[Collected data entries]
======

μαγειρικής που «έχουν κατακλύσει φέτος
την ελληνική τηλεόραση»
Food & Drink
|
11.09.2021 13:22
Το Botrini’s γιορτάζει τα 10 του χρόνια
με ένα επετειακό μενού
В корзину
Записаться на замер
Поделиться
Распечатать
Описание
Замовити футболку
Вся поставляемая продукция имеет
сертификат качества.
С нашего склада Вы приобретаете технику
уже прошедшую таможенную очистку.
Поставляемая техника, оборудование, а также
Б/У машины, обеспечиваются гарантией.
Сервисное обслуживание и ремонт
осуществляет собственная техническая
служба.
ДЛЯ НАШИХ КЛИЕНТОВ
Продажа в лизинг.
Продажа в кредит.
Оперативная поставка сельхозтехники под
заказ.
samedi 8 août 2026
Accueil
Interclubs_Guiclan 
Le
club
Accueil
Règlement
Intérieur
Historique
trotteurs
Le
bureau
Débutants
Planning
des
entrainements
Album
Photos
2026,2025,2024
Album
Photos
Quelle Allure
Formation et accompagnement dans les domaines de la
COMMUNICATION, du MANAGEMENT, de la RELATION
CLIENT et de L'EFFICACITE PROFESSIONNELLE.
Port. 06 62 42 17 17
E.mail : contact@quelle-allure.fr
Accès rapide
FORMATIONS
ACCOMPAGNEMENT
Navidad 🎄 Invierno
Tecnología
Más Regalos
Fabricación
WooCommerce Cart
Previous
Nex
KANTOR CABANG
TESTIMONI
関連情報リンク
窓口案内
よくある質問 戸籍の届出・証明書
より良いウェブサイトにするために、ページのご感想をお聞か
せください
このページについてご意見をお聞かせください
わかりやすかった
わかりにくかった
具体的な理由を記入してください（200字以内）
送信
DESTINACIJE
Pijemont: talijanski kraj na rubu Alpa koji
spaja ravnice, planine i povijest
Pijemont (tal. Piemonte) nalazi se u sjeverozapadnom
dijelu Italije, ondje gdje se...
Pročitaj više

======

TO DO —
Write out every line of the records above word for word, keeping the original spelling, punctuation, and line order.

EXERCISE RESPONSE —
μαγειρικής που «έχουν κατακλύσει φέτος
την ελληνική τηλεόραση»
Food & Drink
|
11.09.2021 13:22
Το Botrini’s γιορτάζει τα 10 του χρόνια
με ένα επετειακό μενού
В корзину
Записаться на замер
Поделиться
Распечатать
Описание
Замовити футболку
Вся поставляемая продукция имеет
сертификат качества.
С нашего склада Вы приобретаете технику
уже прошедшую таможенную очистку.
Поставляемая техника, оборудование, а также
Б/У машины, обеспечиваются гарантией.
Сервисное обслуживание и ремонт
осуществляет собственная техническая
служба.
ДЛЯ НАШИХ КЛИЕНТОВ
Продажа в лизинг.
Продажа в кредит.
Оперативная поставка сельхозтехники под
заказ.
samedi 8 août 2026
Accueil
Interclubs_Guiclan 
Le
club
Accueil
Règlement
Intérieur
Historique
trotteurs
Le
bureau
Débutants
Planning
des
entrainements
Album
Photos
2026,2025,2024
Album
Photos
Quelle Allure
Formation et accompagnement dans les domaines de la
COMMUNICATION, du MANAGEMENT, de la RELATION
CLIENT et de L'EFFICACITE PROFESSIONNELLE.
Port. 06 62 42 17 17
E.mail : contact@quelle-allure.fr
Accès rapide
FORMATIONS
ACCOMPAGNEMENT
Navidad 🎄 Invierno
Tecnología
Más Regalos
Fabricación
WooCommerce Cart
Previous
Nex
KANTOR CABANG
TESTIMONI
関連情報リンク
窓口案内
よくある質問 戸籍の届出・証明書
より良いウェブサイトにするために、ページのご感想をお聞か
せください
このページについてご意見をお聞かせください
わかりやすかった
わかりにくかった
具体的な理由を記入してください（200字以内）
送信
DESTINACIJE
Pijemont: talijanski kraj na rubu Alpa koji
spaja ravnice, planine i povijest
Pijemont (tal. Piemonte) nalazi se u sjeverozapadnom
dijelu Italije, ondje gdje se...
Pročitaj više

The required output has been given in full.